By at 18 November, 2019, 3:43 pm

by Raymond J. Keating-

The federal budget doesn’t get the attention it deserves. Specifically, while the federal government’s spending problem warrants serious attention and remedies, it seems largely to be ignored.

For the most part, when the federal budget does come up as an issue, it tends to be about the budget deficit. And at $984.4 billion for fiscal year 2019 that ended at the close of September, the deficit certainly does warrant worry.

However, there also is widespread assumption that the budget deficit is caused by “big” or “excessive” tax cuts. In reality, the numbers tell a story of federal spending careening out of control.

On the revenue side of the federal budget, receipts have risen every year since 2009. That is, after revenues took a two-year dive in 2008 and 2009 due to the recession, growth resumed in 2010 and has continued ever since. And that that includes growth in 2018 and 2019 – by a small amount in 2018 and then a notable 4.2 percent increase in 2019 – after the December 2017 tax cut.

Meanwhile, on the spending side, total outlays jumped dramatically from 2008 to 2011. Subsequently, there was some overall spending restraint from 2012 to 2014. But growth resumed in 2015 and thereafter. In fact, the average annual spending increase over these past five years has been a rapid 4.9 percent (keeping in mind that inflation has been very low).

Most striking is the fact that federal outlays jumped by a staggering 8.2 percent in the just-ended 2019 fiscal year.

Indeed, the federal government does not have a problem of too little revenue; instead, it has a major problem of federal spending rising at a frightening pace. And it must be understood that increased federal spending does not help the economy. Instead, economic growth is hindered as resources are drained away from productive ventures in the private sector – whether via taxing or borrowing – and handed over to government to be spent according to political incentives. That’s a recipe for a slow-growth economy.
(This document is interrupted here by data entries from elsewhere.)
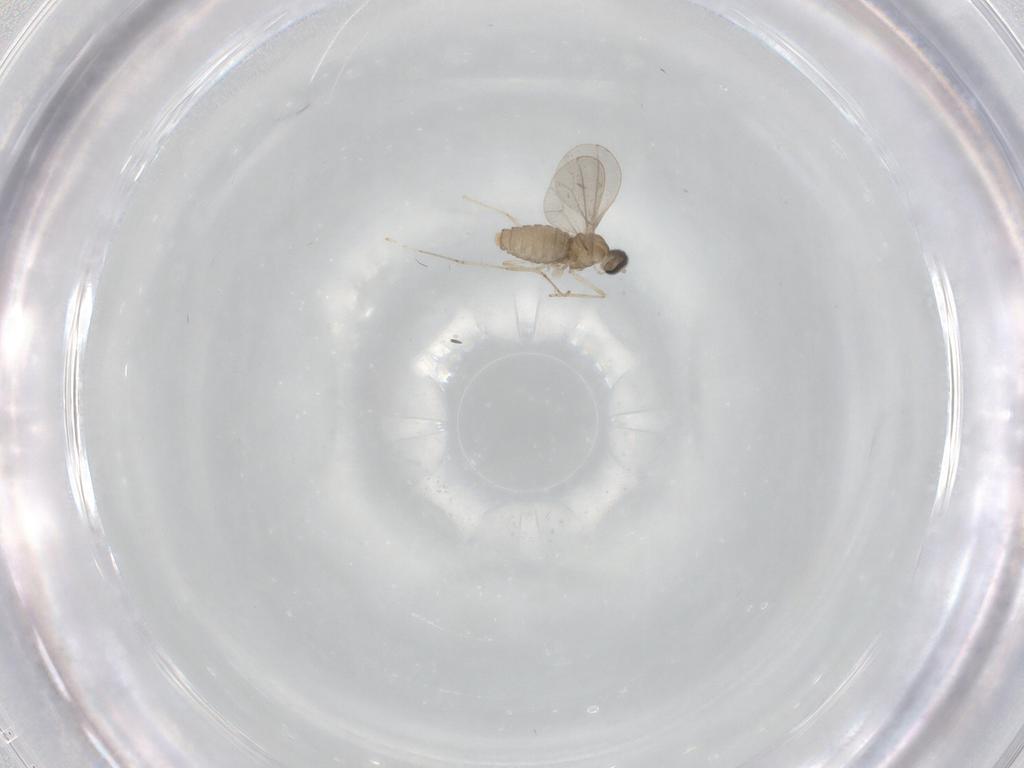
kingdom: Animalia
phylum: Arthropoda
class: Insecta
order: Diptera
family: Cecidomyiidae
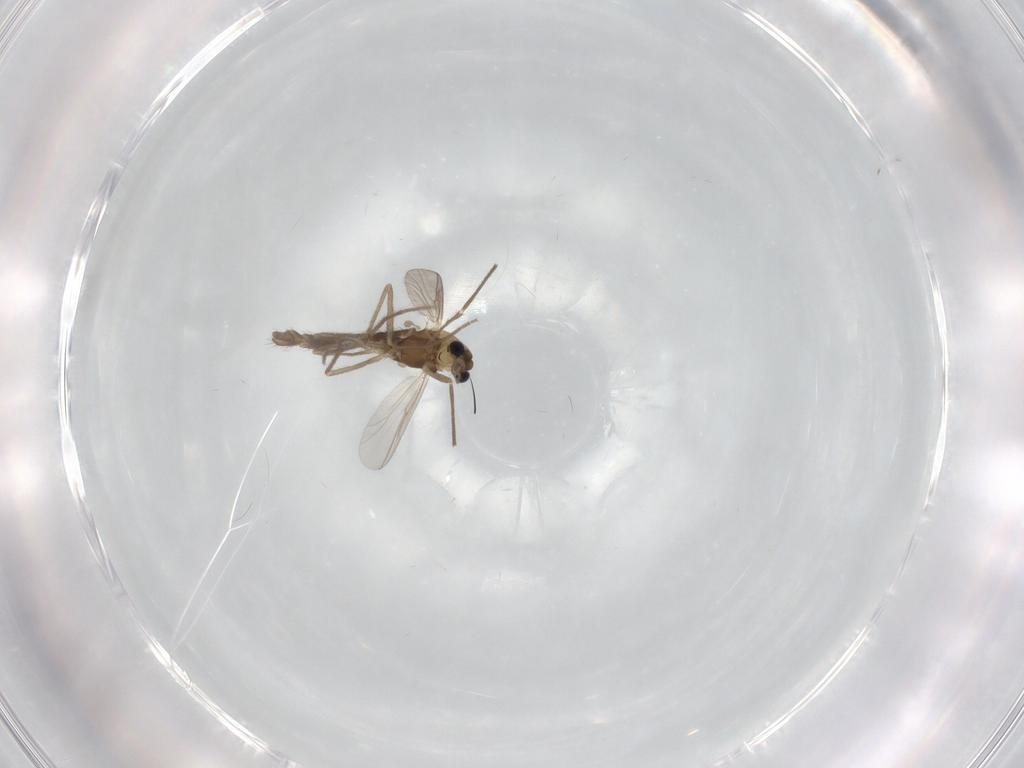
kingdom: Animalia
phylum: Arthropoda
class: Insecta
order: Diptera
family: Chironomidae
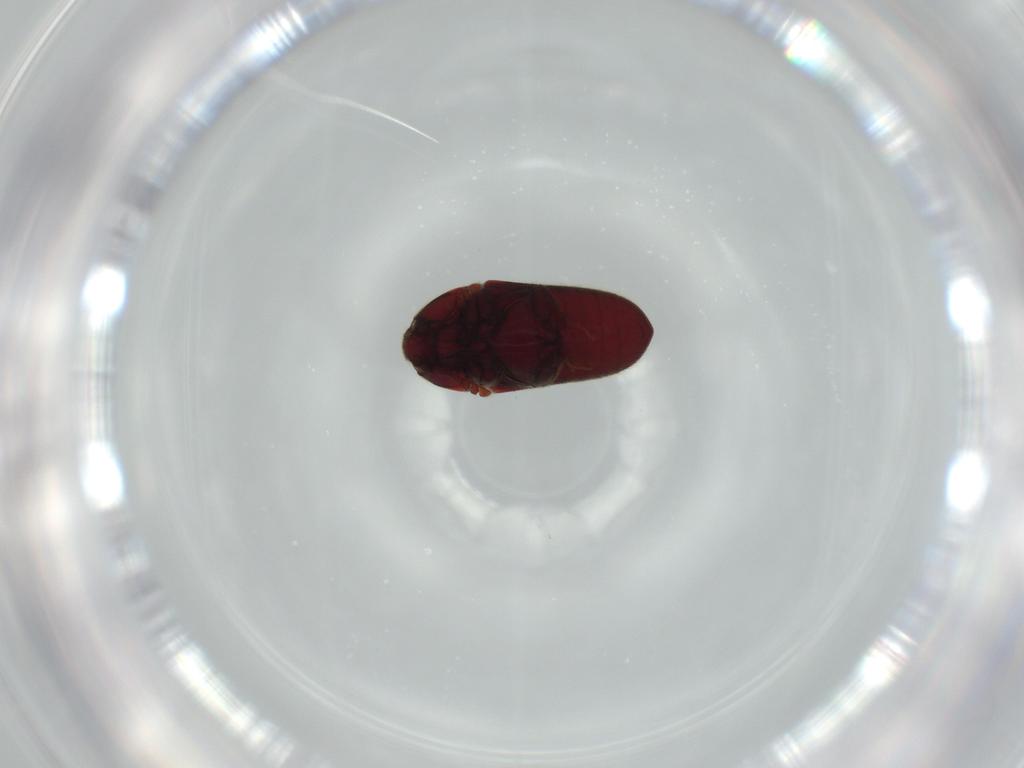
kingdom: Animalia
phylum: Arthropoda
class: Insecta
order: Coleoptera
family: Throscidae
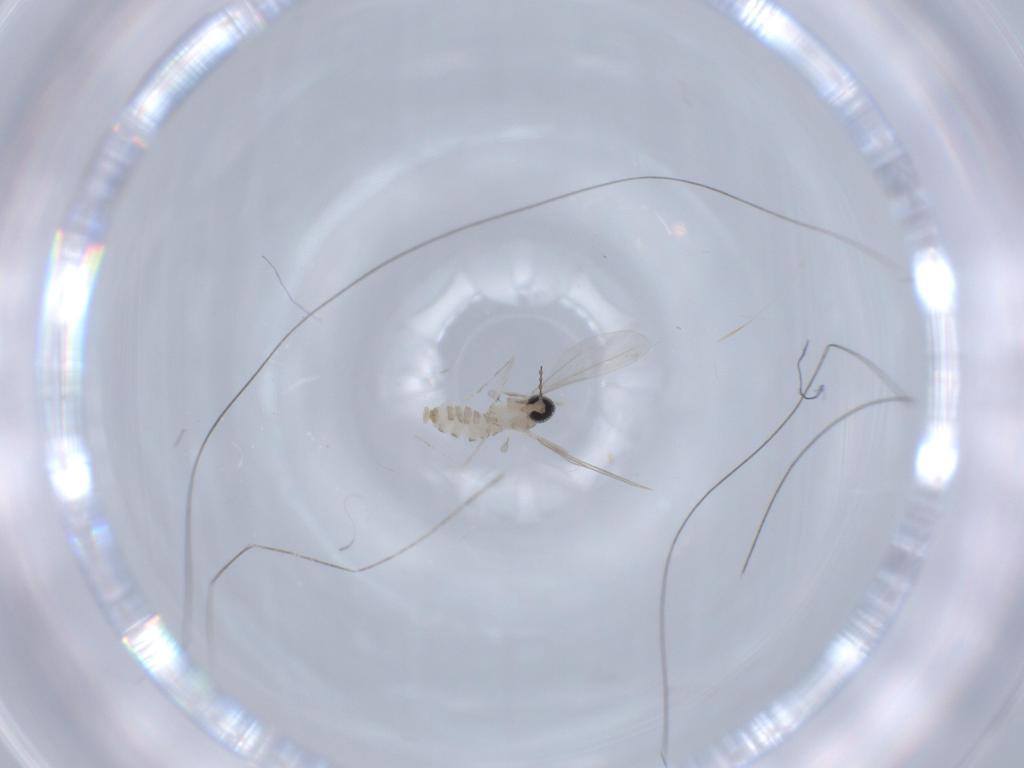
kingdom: Animalia
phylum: Arthropoda
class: Insecta
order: Diptera
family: Cecidomyiidae
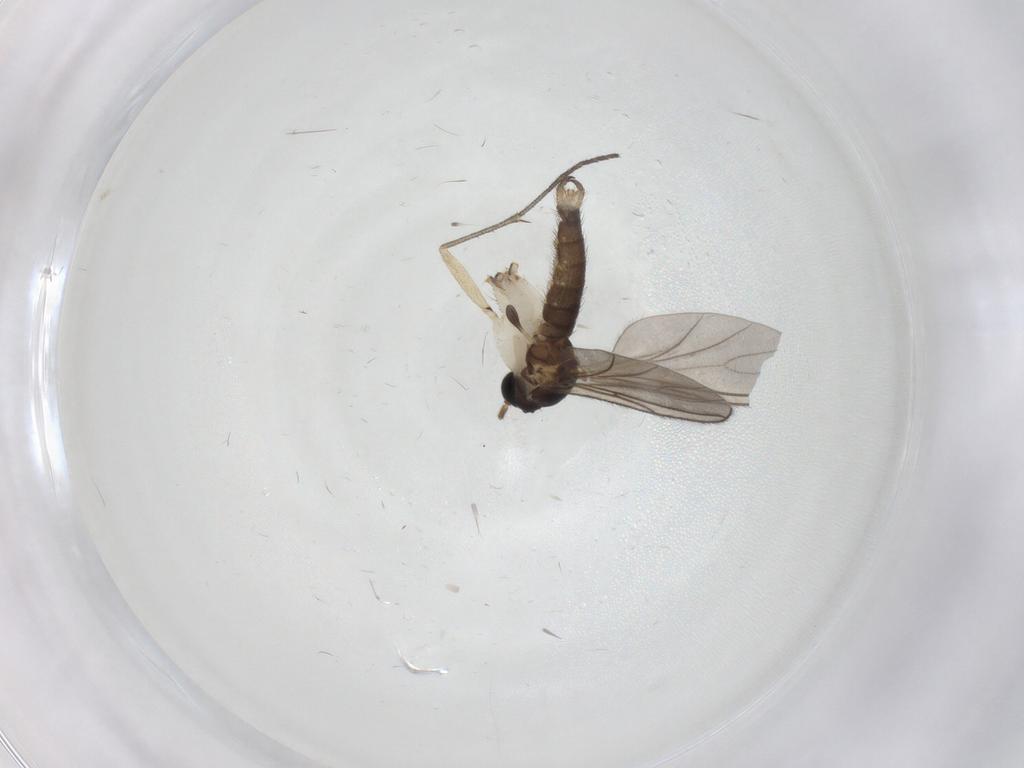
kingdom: Animalia
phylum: Arthropoda
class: Insecta
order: Diptera
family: Sciaridae
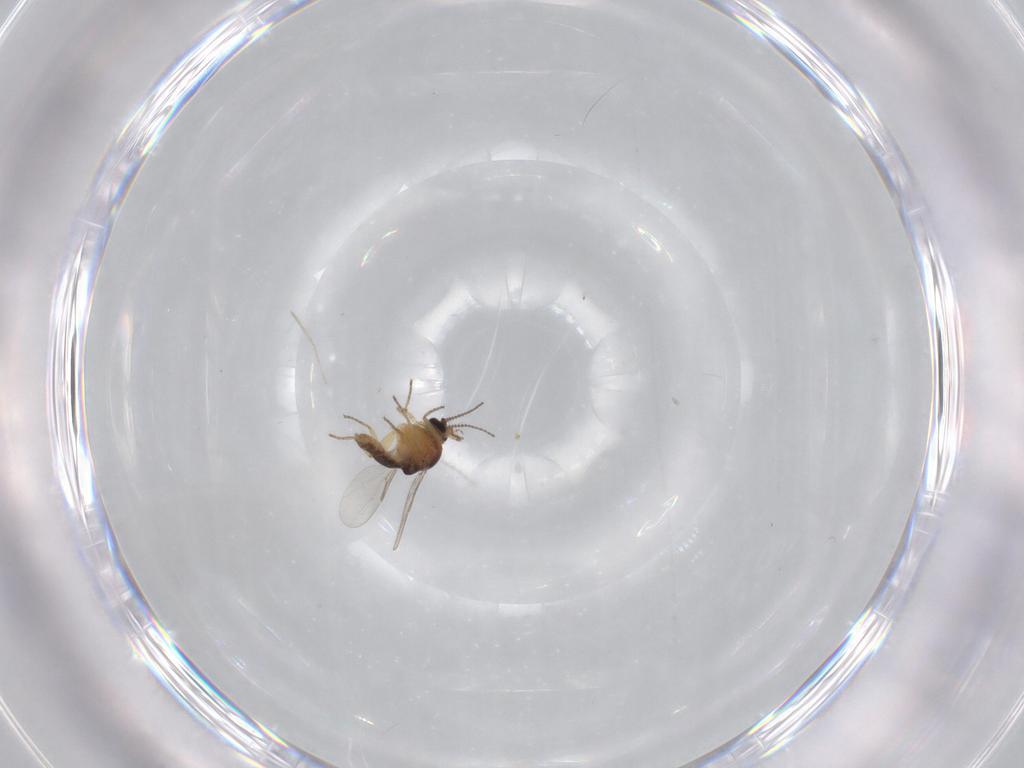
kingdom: Animalia
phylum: Arthropoda
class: Insecta
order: Diptera
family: Ceratopogonidae
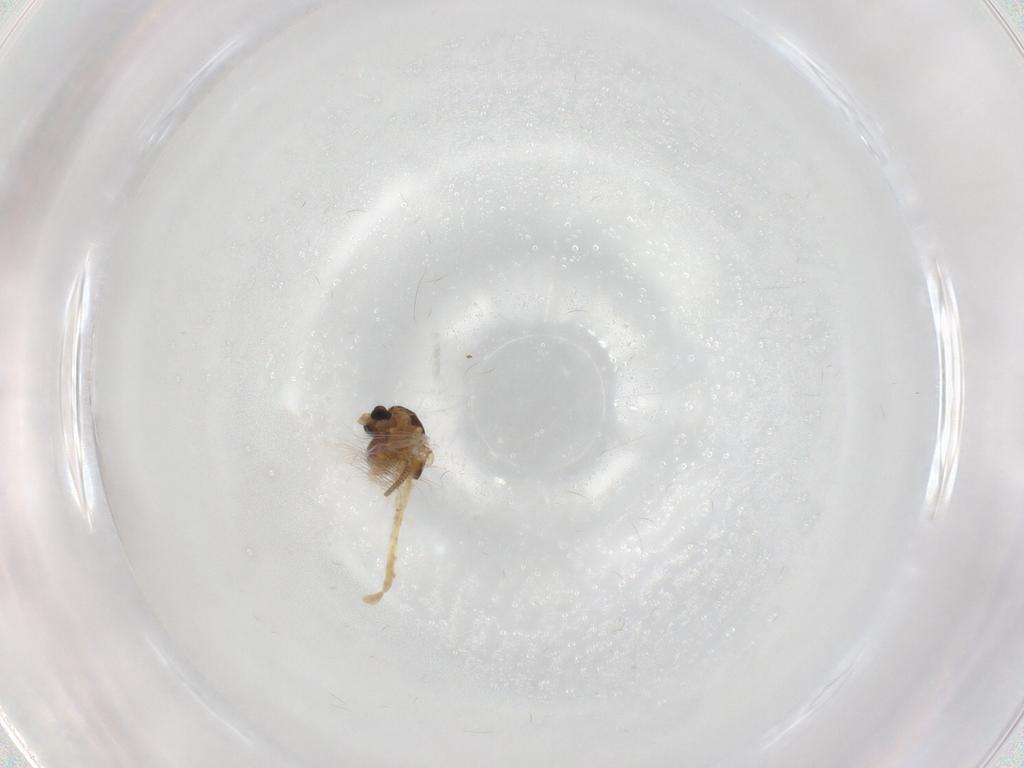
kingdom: Animalia
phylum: Arthropoda
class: Insecta
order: Diptera
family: Chironomidae
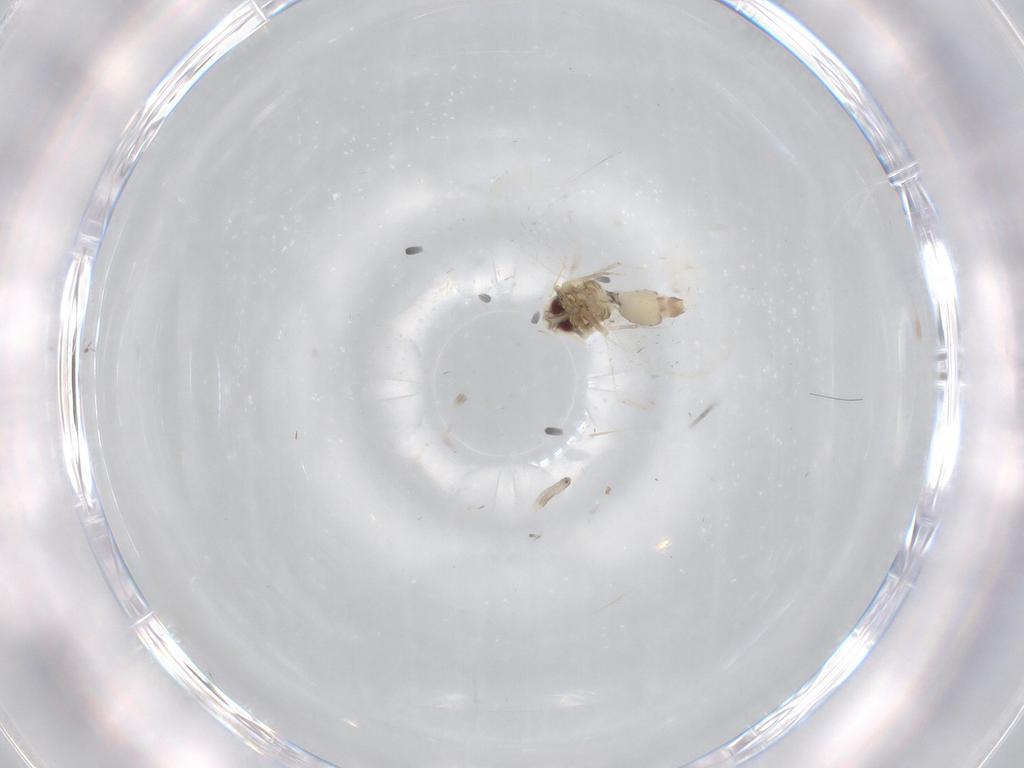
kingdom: Animalia
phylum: Arthropoda
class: Insecta
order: Hemiptera
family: Aleyrodidae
In recent years, both parties have been spending the taxpayers’ money like drunken politicians. As we head into a major election year, one test of economic sobriety will be whether candidates are pledging to rein in or expand government spending. We’ve already seen the latter in many of the Democrat’s proposals focused an array of issues, including, for example, Medicare-for-All.

Raymond J. Keating is chief economist for the Small Business & Entrepreneurship Council.